The World Trade Organization (WTO) is expected next month to support a bid by the Bush administration to force European countries to accept GMO foods. The study–carried out by a leading scientist at the Russian Academy of Sciences–found that more than half of the offspring of rats fed on modified soy died in the first three weeks of life, six times as many as those born to mothers with normal diets. Six times as many were also severely underweight.

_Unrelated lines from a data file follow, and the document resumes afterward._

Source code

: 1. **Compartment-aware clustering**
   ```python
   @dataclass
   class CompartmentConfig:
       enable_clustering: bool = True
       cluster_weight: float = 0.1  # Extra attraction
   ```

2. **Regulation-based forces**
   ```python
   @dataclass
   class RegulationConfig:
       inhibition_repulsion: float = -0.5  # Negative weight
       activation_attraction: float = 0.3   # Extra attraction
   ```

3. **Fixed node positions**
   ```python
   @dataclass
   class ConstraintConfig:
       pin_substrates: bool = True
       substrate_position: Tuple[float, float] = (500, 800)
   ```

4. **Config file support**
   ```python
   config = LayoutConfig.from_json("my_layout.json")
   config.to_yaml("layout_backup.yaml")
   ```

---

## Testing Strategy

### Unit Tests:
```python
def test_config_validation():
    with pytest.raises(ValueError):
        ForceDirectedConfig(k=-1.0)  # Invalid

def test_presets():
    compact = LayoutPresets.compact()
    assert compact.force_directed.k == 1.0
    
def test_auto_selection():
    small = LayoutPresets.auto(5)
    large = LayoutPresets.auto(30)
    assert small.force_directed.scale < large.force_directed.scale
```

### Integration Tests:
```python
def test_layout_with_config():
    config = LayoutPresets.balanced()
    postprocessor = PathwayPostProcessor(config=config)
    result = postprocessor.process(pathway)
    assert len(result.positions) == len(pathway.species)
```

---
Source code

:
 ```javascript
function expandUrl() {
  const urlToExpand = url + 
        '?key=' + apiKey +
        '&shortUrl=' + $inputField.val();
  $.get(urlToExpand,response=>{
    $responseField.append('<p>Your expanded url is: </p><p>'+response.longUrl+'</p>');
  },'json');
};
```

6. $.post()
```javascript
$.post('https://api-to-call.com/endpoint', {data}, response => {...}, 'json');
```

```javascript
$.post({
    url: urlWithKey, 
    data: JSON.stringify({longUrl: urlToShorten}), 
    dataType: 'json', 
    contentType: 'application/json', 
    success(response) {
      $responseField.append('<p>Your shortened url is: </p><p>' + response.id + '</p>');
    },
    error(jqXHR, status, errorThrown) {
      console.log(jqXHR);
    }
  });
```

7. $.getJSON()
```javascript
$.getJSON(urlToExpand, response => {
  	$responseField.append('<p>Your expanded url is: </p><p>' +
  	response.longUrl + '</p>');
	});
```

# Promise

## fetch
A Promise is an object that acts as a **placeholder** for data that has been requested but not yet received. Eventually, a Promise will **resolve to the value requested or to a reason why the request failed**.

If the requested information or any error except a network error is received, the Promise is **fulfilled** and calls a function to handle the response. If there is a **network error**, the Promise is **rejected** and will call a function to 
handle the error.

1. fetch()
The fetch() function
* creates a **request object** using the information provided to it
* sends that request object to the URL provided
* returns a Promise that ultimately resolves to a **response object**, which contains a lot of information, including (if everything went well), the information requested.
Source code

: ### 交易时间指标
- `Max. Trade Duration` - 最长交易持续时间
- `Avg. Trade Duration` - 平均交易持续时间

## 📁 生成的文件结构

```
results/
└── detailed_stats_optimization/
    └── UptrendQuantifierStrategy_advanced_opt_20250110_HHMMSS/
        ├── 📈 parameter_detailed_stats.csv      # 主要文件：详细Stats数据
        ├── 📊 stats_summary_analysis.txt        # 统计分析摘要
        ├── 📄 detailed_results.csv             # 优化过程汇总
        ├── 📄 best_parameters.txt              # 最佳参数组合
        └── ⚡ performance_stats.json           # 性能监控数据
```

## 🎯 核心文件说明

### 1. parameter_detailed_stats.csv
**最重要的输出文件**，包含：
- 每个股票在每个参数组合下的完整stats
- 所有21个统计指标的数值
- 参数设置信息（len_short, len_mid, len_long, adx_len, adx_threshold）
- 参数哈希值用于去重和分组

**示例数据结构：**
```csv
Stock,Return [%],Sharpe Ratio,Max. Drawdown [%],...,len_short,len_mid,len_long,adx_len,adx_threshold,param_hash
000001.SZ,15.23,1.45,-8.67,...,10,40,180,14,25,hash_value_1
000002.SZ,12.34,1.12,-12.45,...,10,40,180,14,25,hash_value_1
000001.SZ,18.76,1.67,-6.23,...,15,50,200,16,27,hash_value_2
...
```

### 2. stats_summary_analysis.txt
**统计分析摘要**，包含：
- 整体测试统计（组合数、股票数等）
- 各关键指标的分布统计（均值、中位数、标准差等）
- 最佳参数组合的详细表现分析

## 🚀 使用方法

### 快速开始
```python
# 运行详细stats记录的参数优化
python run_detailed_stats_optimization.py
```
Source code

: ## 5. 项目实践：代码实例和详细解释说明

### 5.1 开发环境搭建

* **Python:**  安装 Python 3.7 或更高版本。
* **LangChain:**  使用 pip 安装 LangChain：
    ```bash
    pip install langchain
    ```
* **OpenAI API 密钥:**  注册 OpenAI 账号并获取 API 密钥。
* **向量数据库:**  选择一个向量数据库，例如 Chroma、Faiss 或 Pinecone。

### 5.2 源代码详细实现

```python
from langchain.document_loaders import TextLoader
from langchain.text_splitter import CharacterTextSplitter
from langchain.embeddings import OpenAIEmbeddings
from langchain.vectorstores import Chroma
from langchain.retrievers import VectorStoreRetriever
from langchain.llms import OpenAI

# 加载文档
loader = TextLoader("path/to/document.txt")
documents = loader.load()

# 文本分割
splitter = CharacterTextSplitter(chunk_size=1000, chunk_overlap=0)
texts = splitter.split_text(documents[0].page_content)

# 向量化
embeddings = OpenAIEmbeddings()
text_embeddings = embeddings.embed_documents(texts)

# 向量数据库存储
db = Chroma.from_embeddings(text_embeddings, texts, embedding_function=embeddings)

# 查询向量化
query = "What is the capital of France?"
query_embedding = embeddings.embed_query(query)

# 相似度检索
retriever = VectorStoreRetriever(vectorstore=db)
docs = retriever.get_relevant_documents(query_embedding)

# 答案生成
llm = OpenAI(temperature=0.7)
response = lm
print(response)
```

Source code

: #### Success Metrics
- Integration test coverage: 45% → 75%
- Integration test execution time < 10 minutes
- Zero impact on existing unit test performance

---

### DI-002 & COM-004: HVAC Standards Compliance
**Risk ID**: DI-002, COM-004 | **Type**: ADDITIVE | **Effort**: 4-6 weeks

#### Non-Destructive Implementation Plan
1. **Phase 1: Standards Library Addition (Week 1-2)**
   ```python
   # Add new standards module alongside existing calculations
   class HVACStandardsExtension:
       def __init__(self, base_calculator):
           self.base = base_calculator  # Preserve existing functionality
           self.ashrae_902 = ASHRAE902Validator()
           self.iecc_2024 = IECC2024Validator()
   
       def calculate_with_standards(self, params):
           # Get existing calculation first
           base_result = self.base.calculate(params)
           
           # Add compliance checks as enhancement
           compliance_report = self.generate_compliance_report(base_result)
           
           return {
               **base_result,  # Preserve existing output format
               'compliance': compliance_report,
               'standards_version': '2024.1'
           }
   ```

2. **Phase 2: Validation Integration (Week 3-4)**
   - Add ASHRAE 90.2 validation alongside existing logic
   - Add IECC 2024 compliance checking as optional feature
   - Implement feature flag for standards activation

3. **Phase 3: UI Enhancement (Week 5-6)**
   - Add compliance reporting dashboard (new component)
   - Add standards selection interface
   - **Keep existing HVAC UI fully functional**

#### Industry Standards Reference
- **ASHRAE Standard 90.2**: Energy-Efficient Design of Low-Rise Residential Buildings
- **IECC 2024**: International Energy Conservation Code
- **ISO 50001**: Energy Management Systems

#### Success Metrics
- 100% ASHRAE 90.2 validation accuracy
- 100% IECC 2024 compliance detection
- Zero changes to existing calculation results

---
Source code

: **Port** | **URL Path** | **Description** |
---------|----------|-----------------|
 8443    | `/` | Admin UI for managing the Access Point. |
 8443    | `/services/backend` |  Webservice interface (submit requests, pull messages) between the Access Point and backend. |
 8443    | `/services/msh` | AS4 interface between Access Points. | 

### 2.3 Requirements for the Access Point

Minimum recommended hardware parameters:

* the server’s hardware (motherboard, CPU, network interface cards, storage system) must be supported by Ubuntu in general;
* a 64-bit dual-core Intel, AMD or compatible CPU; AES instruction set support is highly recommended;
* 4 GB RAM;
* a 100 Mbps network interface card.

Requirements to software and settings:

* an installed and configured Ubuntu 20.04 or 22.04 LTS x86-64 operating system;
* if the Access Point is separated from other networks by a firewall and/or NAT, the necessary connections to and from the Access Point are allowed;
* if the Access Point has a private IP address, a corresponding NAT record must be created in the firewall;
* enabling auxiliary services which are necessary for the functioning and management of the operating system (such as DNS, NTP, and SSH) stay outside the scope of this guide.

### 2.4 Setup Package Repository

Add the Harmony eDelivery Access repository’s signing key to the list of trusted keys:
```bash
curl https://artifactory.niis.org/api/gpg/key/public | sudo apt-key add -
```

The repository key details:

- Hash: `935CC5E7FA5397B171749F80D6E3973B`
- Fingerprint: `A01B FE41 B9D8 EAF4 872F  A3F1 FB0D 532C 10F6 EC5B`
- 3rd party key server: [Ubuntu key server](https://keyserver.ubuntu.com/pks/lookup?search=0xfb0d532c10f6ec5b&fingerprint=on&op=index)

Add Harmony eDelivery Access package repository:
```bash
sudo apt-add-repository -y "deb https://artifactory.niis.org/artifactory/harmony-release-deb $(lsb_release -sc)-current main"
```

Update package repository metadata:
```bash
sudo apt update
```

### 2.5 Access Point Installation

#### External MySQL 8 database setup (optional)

The research–which is being prepared for publication–is just one of a clutch of recent studies that are reviving fears that GMO food damages human health. Italian research has found that modified soy affected the liver and pancreas of mice. Australia had to abandon a decade-long attempt to develop modified peas when an official study found they caused
lung damage.
And last May it was revealed that a secret report by the biotech giant Monsanto, which showed that rats fed a diet rich in GM corn had smaller kidneys and higher blood cell counts, suggestingpossible damage to their immune systems, than those that ate a similar conventional one.
The United Nations Food and Agriculture Organization held a workshop on the safety of genetically modified foods at its Rome headquarters late last year. The workshop was addressed by scientists whose research had raised concerns about health dangers. But the WTO is expected next month to support a bid by the Bush administration to force European countries to accept GMO foods. The Russian research threatens to have an explosive effect on already hostile public opinion. Carried out by Dr. Irina Ermakova at the Institute of Higher Nervous Activity and Neurophysiology of the Russian Academy of Sciences, it is believed to be the first to look at the effects of GMO food on the unborn.
The scientist added flour from a GMO soy bean–produced by Monsanto to be resistant to its pesticide, Roundup–to the food of female rats, starting two weeks before they conceived, continuing through pregnancy, birth and nursing. Others were given non-GMO soy and a third group was given no soy at all.
She found that 36 percent of the young of the rats fed the modified soy were severely underweight, compared to six percent of the offspring of the other groups. More alarmingly, a staggering 55.6 percent of those born to mothers on the GMO diet perished within three weeks of birth, compared to nine percent of the offspring of those fed normal soy, and 6.8 percent of the young of those given no soy at all.
"The morphology and biochemical structures of rats are very similar to those of humans, and this makes the results very disturbing" said Ermakova. "They point to a risk for mothers and their babies." Environmentalists say that–while the results are preliminary–they are potentially so serious that they must be followed up. The American Academy of Environmental Medicine has asked the US National Institute of Health to sponsor an immediate, independent follow-up.
The Monsanto soy is widely eaten by US citizens.
Tony Coombes, director of corporate affairs for Monsanto UK, said: "The overwhelming weight of evidence from published, peer-reviewed, independently conducted scientific studies demonstrates that Roundup Ready soy can be safely consumed by rats, as well as all other animal species studied."